As the fall semester comes to a close, the Wesley community has the opportunity to create a collaborative, evolving work of art that will reflect the seminary’s rich diversity.
In the hallways of the Trott Administration Building, students, faculty and staff will find the materials to create a mosaic paper tile that captures their personal story. They can then add that tile to a growing mosaic representing the diversity of the seminary’s population.
“You can make it anything you want,” said Karen Santiago, director of International Student Services. “You can use words or you could collage it. The goal is to represent your cultural background. Where do you come from? How do you see yourself?”
Each tile is roughly 5 inches by 5 inches. A range of craft materials are provided or participants can take their tile home and work on it more extensively.

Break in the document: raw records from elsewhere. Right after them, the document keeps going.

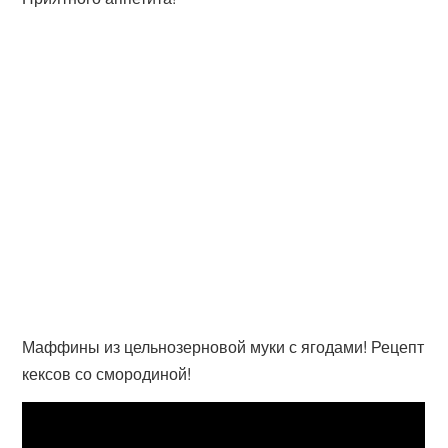
Маффины из цельнозерновой муки с ягодами! Рецепт
кексов со смородиной!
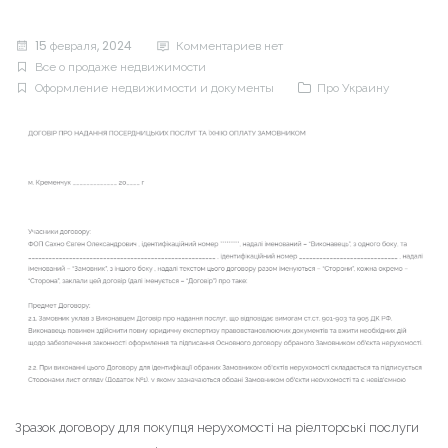
15 февраля, 2024
Комментариев нет
Все о продаже недвижимости
Оформление недвижимости и документы
Про Украину
Зразок договору для покупця нерухомості на ріелторські послуги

The resulting mosaic was already taking shape before the Thanksgiving holiday. “It’s really interesting,” Santiago said. “We’ve already got everything from the forests of the Carolinas to something about Trinidad and Tobago.”
She’s hoping that a range of people from the Wesley community will participate. “We’d like to see a little bit more underneath the people that we walk by every day but who we don’t know much about,” she said. “Maybe their family history, where they came from, their background.”
This is Santiago’s first year as staff representative on the school’s Diversity Committee, which also includes members of the faculty, student body and board of trustees. “Mostly our job is to process claims when someone feels the seminary is not being diverse,” she said. “It’s the kind of thing where you hope you don’t have much to do — because that would be a good sign.”
The committee recently decided to be more proactive in its approach. “There was a strong feeling that we should do some programming,” Santiago said. “In the past, the committee helped support other initiatives. This year we decided, ‘Let’s do our own initiative and make it campus wide.’”
While the project was not purposefully timed to coincide with the recent election cycle, Santiago sees it as a healthy coincidence. “Lots of people have commented on how timely this is, and how much we all need to celebrate the diversity of our community.”
That diversity ranges beyond heritage and background to differences in theology, politics and worldview. “It’s really about wanting to know a little bit more about the person sitting next to you or passing you in the hall,” Santiago said.
Don’t miss the chance to add your tile to the Mosaic in the Trott Administration Building and celebrate the vast diversity of the Wesley family.